(Beginning of Material for this exercise)

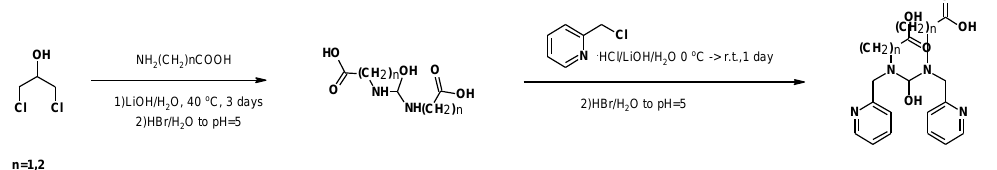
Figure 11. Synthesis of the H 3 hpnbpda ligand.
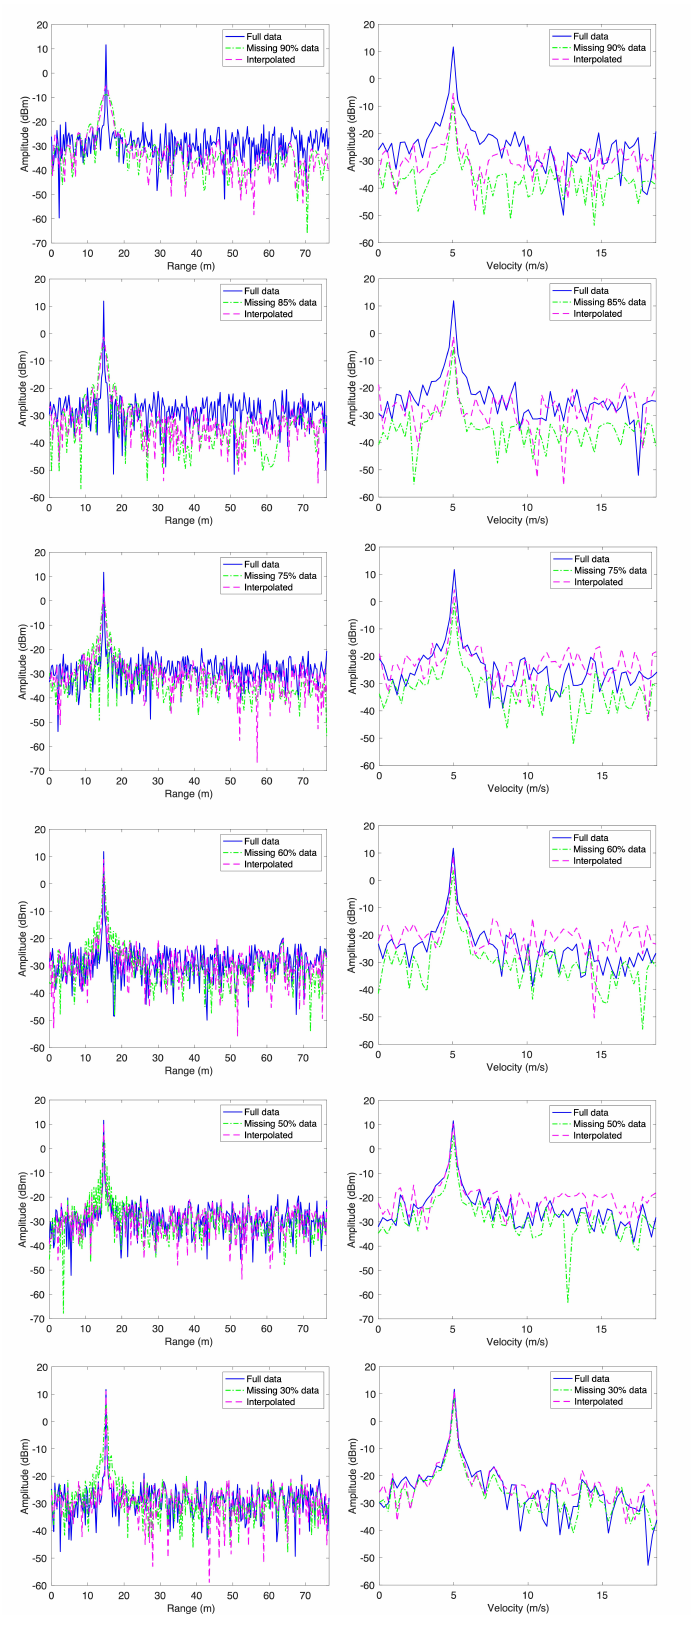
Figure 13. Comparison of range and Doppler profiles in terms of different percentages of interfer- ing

(End of Material for this exercise)
(Beginning of Material for this exercise)

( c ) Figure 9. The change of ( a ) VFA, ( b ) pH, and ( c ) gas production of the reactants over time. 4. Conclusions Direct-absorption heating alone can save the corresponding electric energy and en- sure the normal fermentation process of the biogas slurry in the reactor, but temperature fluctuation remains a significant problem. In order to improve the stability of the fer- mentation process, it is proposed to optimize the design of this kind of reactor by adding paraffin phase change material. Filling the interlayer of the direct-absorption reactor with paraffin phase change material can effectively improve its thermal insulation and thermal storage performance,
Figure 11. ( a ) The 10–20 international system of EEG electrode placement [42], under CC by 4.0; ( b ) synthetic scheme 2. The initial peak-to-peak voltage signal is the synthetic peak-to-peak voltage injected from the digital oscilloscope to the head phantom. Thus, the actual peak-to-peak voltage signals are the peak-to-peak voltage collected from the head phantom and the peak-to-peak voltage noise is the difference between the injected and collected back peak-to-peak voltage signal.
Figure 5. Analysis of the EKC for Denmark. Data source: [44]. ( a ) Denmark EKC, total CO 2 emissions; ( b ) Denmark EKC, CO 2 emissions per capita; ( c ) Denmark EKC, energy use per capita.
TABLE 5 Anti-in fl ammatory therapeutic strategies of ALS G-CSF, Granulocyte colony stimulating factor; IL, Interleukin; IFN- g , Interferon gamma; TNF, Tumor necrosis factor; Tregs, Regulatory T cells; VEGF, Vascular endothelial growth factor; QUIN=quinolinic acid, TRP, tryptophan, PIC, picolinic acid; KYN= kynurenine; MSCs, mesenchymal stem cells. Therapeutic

(End of Material for this exercise)

*Activity*.
Each line holding "Figure" in the records should be copied out.

*Exercise response*.
Figure 11. Synthesis of the H 3 hpnbpda ligand.
Figure 13. Comparison of range and Doppler profiles in terms of different percentages of interfer- ing
( c ) Figure 9. The change of ( a ) VFA, ( b ) pH, and ( c ) gas production of the reactants over time. 4. Conclusions Direct-absorption heating alone can save the corresponding electric energy and en- sure the normal fermentation process of the biogas slurry in the reactor, but temperature fluctuation remains a significant problem. In order to improve the stability of the fer- mentation process, it is proposed to optimize the design of this kind of reactor by adding paraffin phase change material. Filling the interlayer of the direct-absorption reactor with paraffin phase change material can effectively improve its thermal insulation and thermal storage performance,
Figure 11. ( a ) The 10–20 international system of EEG electrode placement [42], under CC by 4.0; ( b ) synthetic scheme 2. The initial peak-to-peak voltage signal is the synthetic peak-to-peak voltage injected from the digital oscilloscope to the head phantom. Thus, the actual peak-to-peak voltage signals are the peak-to-peak voltage collected from the head phantom and the peak-to-peak voltage noise is the difference between the injected and collected back peak-to-peak voltage signal.
Figure 5. Analysis of the EKC for Denmark. Data source: [44]. ( a ) Denmark EKC, total CO 2 emissions; ( b ) Denmark EKC, CO 2 emissions per capita; ( c ) Denmark EKC, energy use per capita.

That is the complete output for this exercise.